:: TASK TO COMPLETE ::
All lines below must be repeated exactly, with the pictures omitted.

::: RECORDS SHOWN :::

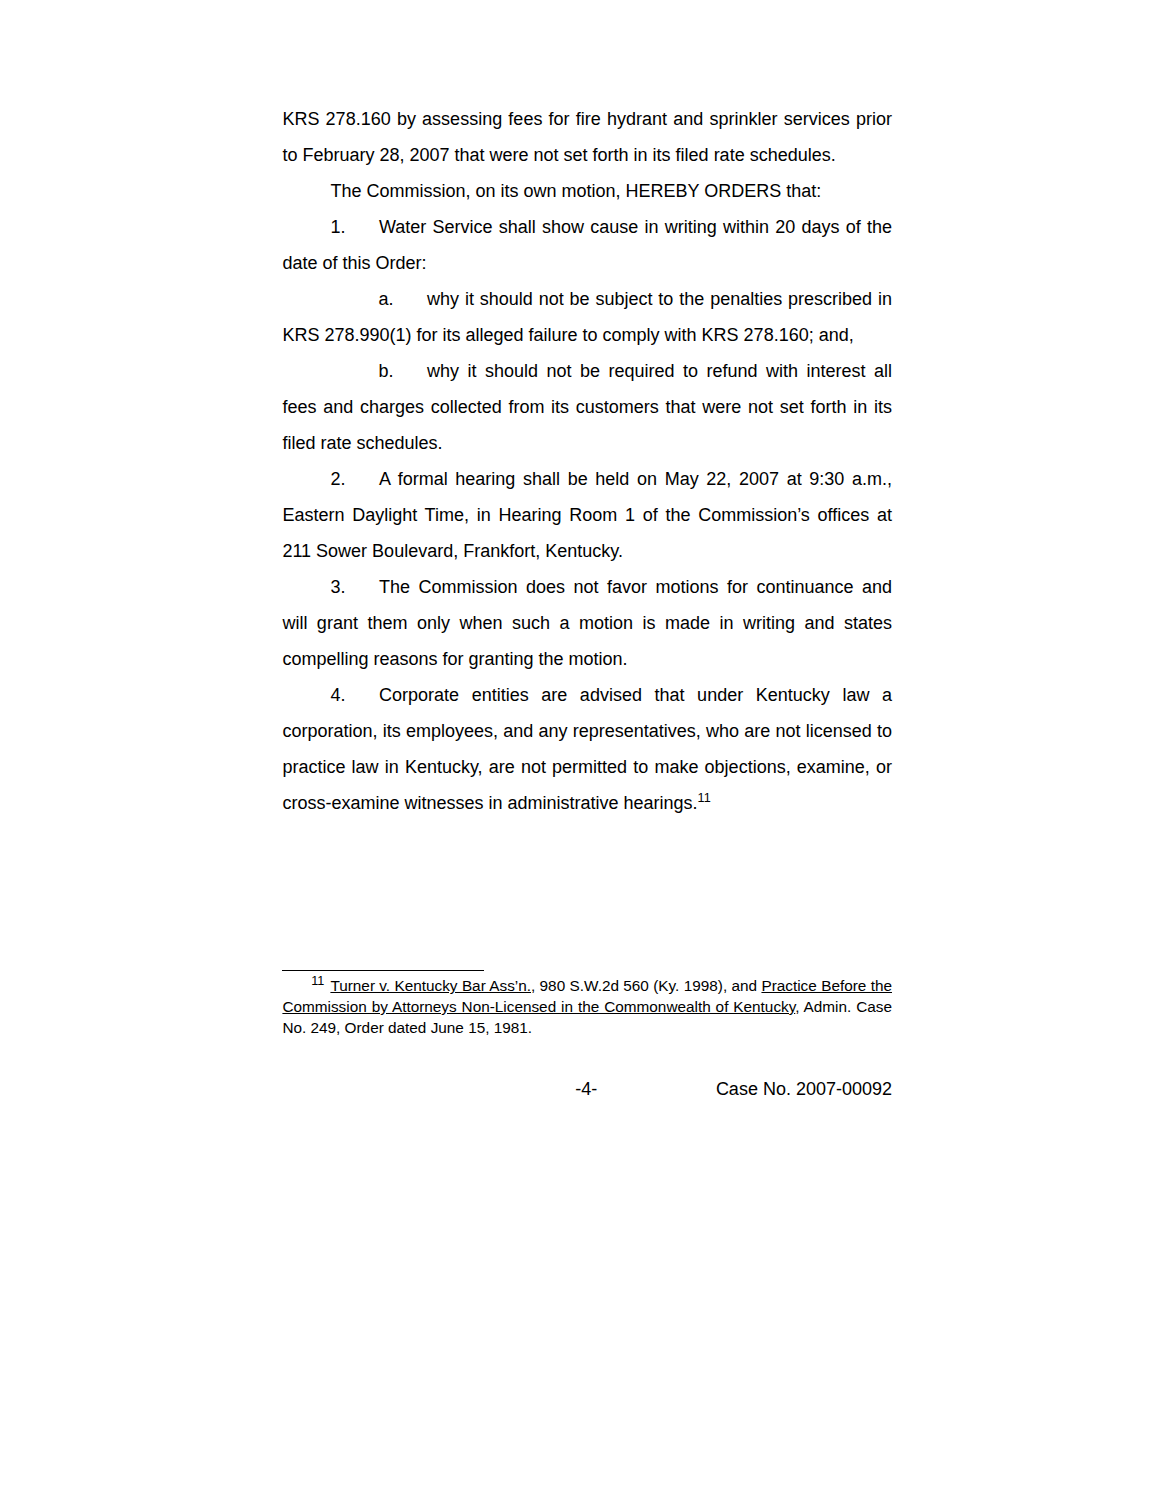KRS 278.160 by assessing fees for fire hydrant and sprinkler services prior to February 28, 2007 that were not set forth in its filed rate schedules.
The Commission, on its own motion, HEREBY ORDERS that:
1. Water Service shall show cause in writing within 20 days of the date of this Order:
a. why it should not be subject to the penalties prescribed in KRS 278.990(1) for its alleged failure to comply with KRS 278.160; and,
b. why it should not be required to refund with interest all fees and charges collected from its customers that were not set forth in its filed rate schedules.
2. A formal hearing shall be held on May 22, 2007 at 9:30 a.m., Eastern Daylight Time, in Hearing Room 1 of the Commission’s offices at 211 Sower Boulevard, Frankfort, Kentucky.
3. The Commission does not favor motions for continuance and will grant them only when such a motion is made in writing and states compelling reasons for granting the motion.
4. Corporate entities are advised that under Kentucky law a corporation, its employees, and any representatives, who are not licensed to practice law in Kentucky, are not permitted to make objections, examine, or cross-examine witnesses in administrative hearings.11
11 Turner v. Kentucky Bar Ass’n., 980 S.W.2d 560 (Ky. 1998), and Practice Before the Commission by Attorneys Non-Licensed in the Commonwealth of Kentucky, Admin. Case No. 249, Order dated June 15, 1981.
-4- Case No. 2007-00092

:::

:: PROBLEM SOLUTION ::
KRS 278.160 by assessing fees for fire hydrant and sprinkler services prior to February 28, 2007 that were not set forth in its filed rate schedules.
The Commission, on its own motion, HEREBY ORDERS that:
1. Water Service shall show cause in writing within 20 days of the date of this Order:
a. why it should not be subject to the penalties prescribed in KRS 278.990(1) for its alleged failure to comply with KRS 278.160; and,
b. why it should not be required to refund with interest all fees and charges collected from its customers that were not set forth in its filed rate schedules.
2. A formal hearing shall be held on May 22, 2007 at 9:30 a.m., Eastern Daylight Time, in Hearing Room 1 of the Commission’s offices at 211 Sower Boulevard, Frankfort, Kentucky.
3. The Commission does not favor motions for continuance and will grant them only when such a motion is made in writing and states compelling reasons for granting the motion.
4. Corporate entities are advised that under Kentucky law a corporation, its employees, and any representatives, who are not licensed to practice law in Kentucky, are not permitted to make objections, examine, or cross-examine witnesses in administrative hearings.11
11 Turner v. Kentucky Bar Ass’n., 980 S.W.2d 560 (Ky. 1998), and Practice Before the Commission by Attorneys Non-Licensed in the Commonwealth of Kentucky, Admin. Case No. 249, Order dated June 15, 1981.
-4- Case No. 2007-00092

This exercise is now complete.